Berklee College of Music alumni have collectively won more than 300 Grammys so far. Two of those previous winners, esperanza spalding and Jett Galindo, are up for awards again at this year’s Grammys.
Jazz bassist spalding is nominated for best jazz vocal album with “Milton + Esperanza,” a collaboration with jazz vocalist Milton Nascimento.
“Milton is one of the most important figures in music to me, and has been since I first heard him my first year at Berklee,” splanding told Under the Radar host Callie Crossley.
splanding, who graduated from Berklee in 2005, first met Nascimento in 2009 and kept in touch, she said.
“Then in 2022 his son, really out of the blue, just said, ‘Hey, do you want to come – you want to produce this record for my father? I think the next record he should do would be you and him, and you produce it,'” splanding said. “And I said, ‘Yes.’ And here you have this: what I hope is a portrait of our deep love for the magic of music, our deep love for each other and definitely for the potential of intergenerational collaboration.”
Galindo, a mastering engineer and 2012 Berklee graduate, is nominated for best global music album; best score soundtrack for video games and other interactive media (“Avatar: Frontiers of Pandora”); and for her work on Billie Eilish’s album “Hit Me Hard And Soft,” which got nods for the best record, album, song, and pop vocal album.
“As a music lover and someone who enjoys music from all genres, to be able to work with creators from all these different genres is just so fulfilling to me,” Galindo said. “Another album that I had the honor of mastering this year is nominated for the best global music album category, which is Matt B’s ‘Alkebulan [II.]’ So to have worked on pop records, global music and video games, it’s very fulfilling as a mastering engineer. And I never take for granted that privilege of just collaborating with amazing artists on a daily basis.”
spalding, who grew up in Portland, Oregon, said coming to Berklee opened up so many possibilities for her.
“I never had visions or plans of going beyond Portland in a serious way. So all of a sudden this whole world opened up to me,” spalding said. “Suddenly I was meeting people from Argentina and Nigeria and parts of the United State I’ve never been to before, and from Brazil, from Japan, from China. And that sense of like, ‘Whoa, we are in like a global constellation.’”
Galindo said she grew up in a musical family that didn’t stick to one genre.
“My parents, their bread and butter in the Philippines was teaching and managing cover bands.

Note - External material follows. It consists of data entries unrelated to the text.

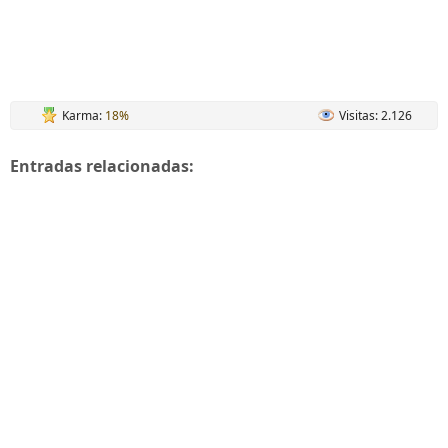
Karma:
18%
Visitas: 2.126
Entradas relacionadas:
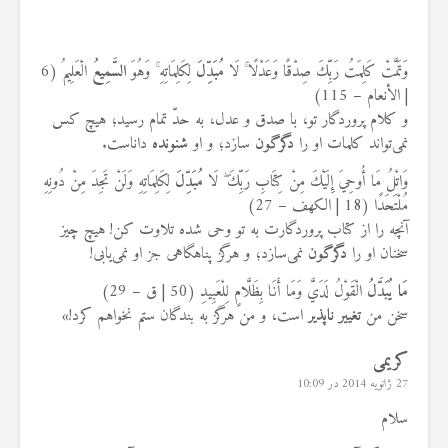
وَتَمَّتْ كَلِمَتُ رَبِّكَ صِدْقًا وَعَدْلًا ۚ لَا
مُبَدِّلَ
لِكَلِمَاتِهِ ۚ وَهُوَ
السَّمِيعُ
الْعَلِيمُ (6
| الأنعام – 115)
و کلام پروردگار تو، با صدق و عدل، به حدّ تمام رسید؛ هیچ کس
نمی‌تواند کلمات او را
دگرگون
سازد؛ و او
شنونده
داناست.
وَاتْلُ مَا أُوحِيَ إِلَيْكَ مِنْ كِتَابِ رَبِّكَ ۖ لَا
مُبَدِّلَ
لِكَلِمَاتِهِ وَلَنْ تَجِدَ مِنْ دُونِهِ
مُلْتَحَدًا (18 | الكهف – 27)
آنچه را از کتاب پروردگارت به تو وحی شده تلاوت کن! هیچ چیز
سخنان او را
دگرگون
نمی‌سازد؛ و هرگز پناهگاهی جز او نمی‌یابی!
مَا يُبَدَّلُ
الْقَوْلُ لَدَيَّ وَمَا أَنَا بِظَلَّامٍ لِلْعَبِيدِ (50 | ق – 29)
سخن من
تغییر ناپذیر
است، و من هرگز به بندگان ستم نخواهم کرد!»
کریمی
27 ژانویه 2014 در 10:09
سلام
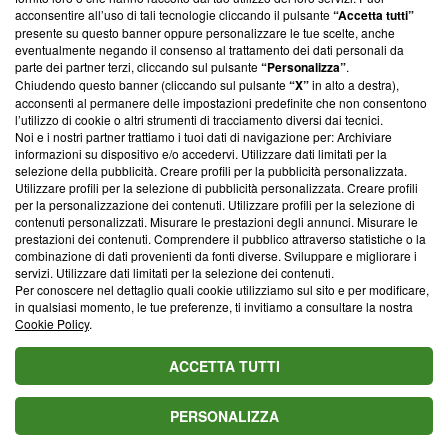
parte; Trust Project non ha ancora effettuato una verifica di
acconsentire all’uso di tali tecnologie cliccando il pulsante
“Accetta tutti”
conformità agli standard.
presente su questo banner oppure personalizzare le tue scelte, anche
eventualmente negando il consenso al trattamento dei dati personali da
parte dei partner terzi, cliccando sul pulsante
“Personalizza”
.
Su di noi
Chiudendo questo banner (cliccando sul pulsante
“X”
in alto a destra),
acconsenti al permanere delle impostazioni predefinite che non consentono
Team editoriale
l’utilizzo di cookie o altri strumenti di tracciamento diversi dai tecnici.
Noi e i nostri partner trattiamo i tuoi dati di navigazione per: Archiviare
Corporate
informazioni su dispositivo e/o accedervi. Utilizzare dati limitati per la
selezione della pubblicità. Creare profili per la pubblicità personalizzata.
Redazione
Utilizzare profili per la selezione di pubblicità personalizzata. Creare profili
per la personalizzazione dei contenuti. Utilizzare profili per la selezione di
Informativa Privacy
contenuti personalizzati. Misurare le prestazioni degli annunci. Misurare le
prestazioni dei contenuti. Comprendere il pubblico attraverso statistiche o la
Cookie Policy
combinazione di dati provenienti da fonti diverse. Sviluppare e migliorare i
servizi. Utilizzare dati limitati per la selezione dei contenuti.
Blasting SA, IDI CHE-247.845.224, Via Carlo Frasca, 3 - 6900
Per conoscere nel dettaglio quali cookie utilizziamo sul sito e per modificare,
Lugano (Svizzera) Tel:
+39 0690258937
in qualsiasi momento, le tue preferenze, ti invitiamo a consultare la nostra
Cookie Policy
.
© 2026 Blasting News
ACCETTA TUTTI
PERSONALIZZA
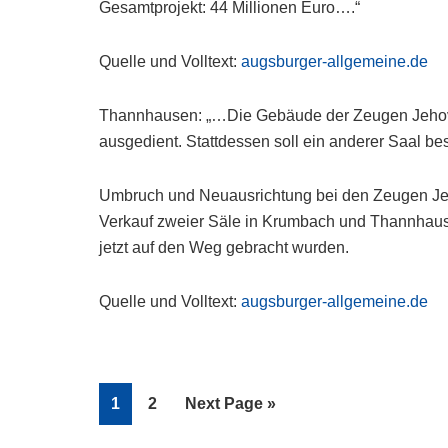
Gesamtprojekt: 44 Millionen Euro….“
Quelle und Volltext:
augsburger-allgemeine.de
Thannhausen: „…Die Gebäude der Zeugen Jeho
ausgedient. Stattdessen soll ein anderer Saal be
Umbruch und Neuausrichtung bei den Zeugen Jeh
Verkauf zweier Säle in Krumbach und Thannhau
jetzt auf den Weg gebracht wurden.
Quelle und Volltext:
augsburger-allgemeine.de
Page
Page
Go
1
2
Next Page »
to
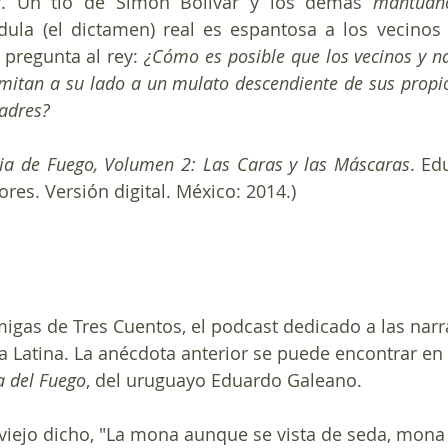
r. Un tío de Simón Bolívar y los demás 
mantuan
dula (el dictamen) real es espantosa a los vecinos 
 pregunta al rey: 
¿Cómo es posible que los vecinos y na
mitan a su lado a un mulato descendiente de sus propio
padres?
a de Fuego, Volumen 2: Las Caras y las Máscaras
. Ed
ores. Versión digital. México: 2014.)
igas de Tres Cuentos, el podcast dedicado a las narra
a Latina. La anécdota anterior se puede encontrar en e
 del Fuego
, del uruguayo Eduardo Galeano. 
viejo dicho, "La mona aunque se vista de seda, mona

And that’s just what I grew up in,” Galindo said. “When I went to school, I got serious with choral music. So it’s this duality of classical and modern music that meant so much to me. And Berklee really was that place that was able to bring all those musical cultures together.”
GUESTS
- esperanza spalding , five-time Grammy-award winning bassist, singer, songwriter and composer whose latest album, “Milton + Esperanza,” is nominated for best jazz vocal album at the 2025 Grammys. She is also a member of the Berklee Class of 2005.
- Jett Galindo , Grammy Award-winning mastering engineer and vinyl cutter whose work is nominated for four Grammys this year, including album of the year. She is a governor on the Recording Academy’s LA Chapter Board, a board member of Women in Vinyl, and a 2012 graduate of Berklee.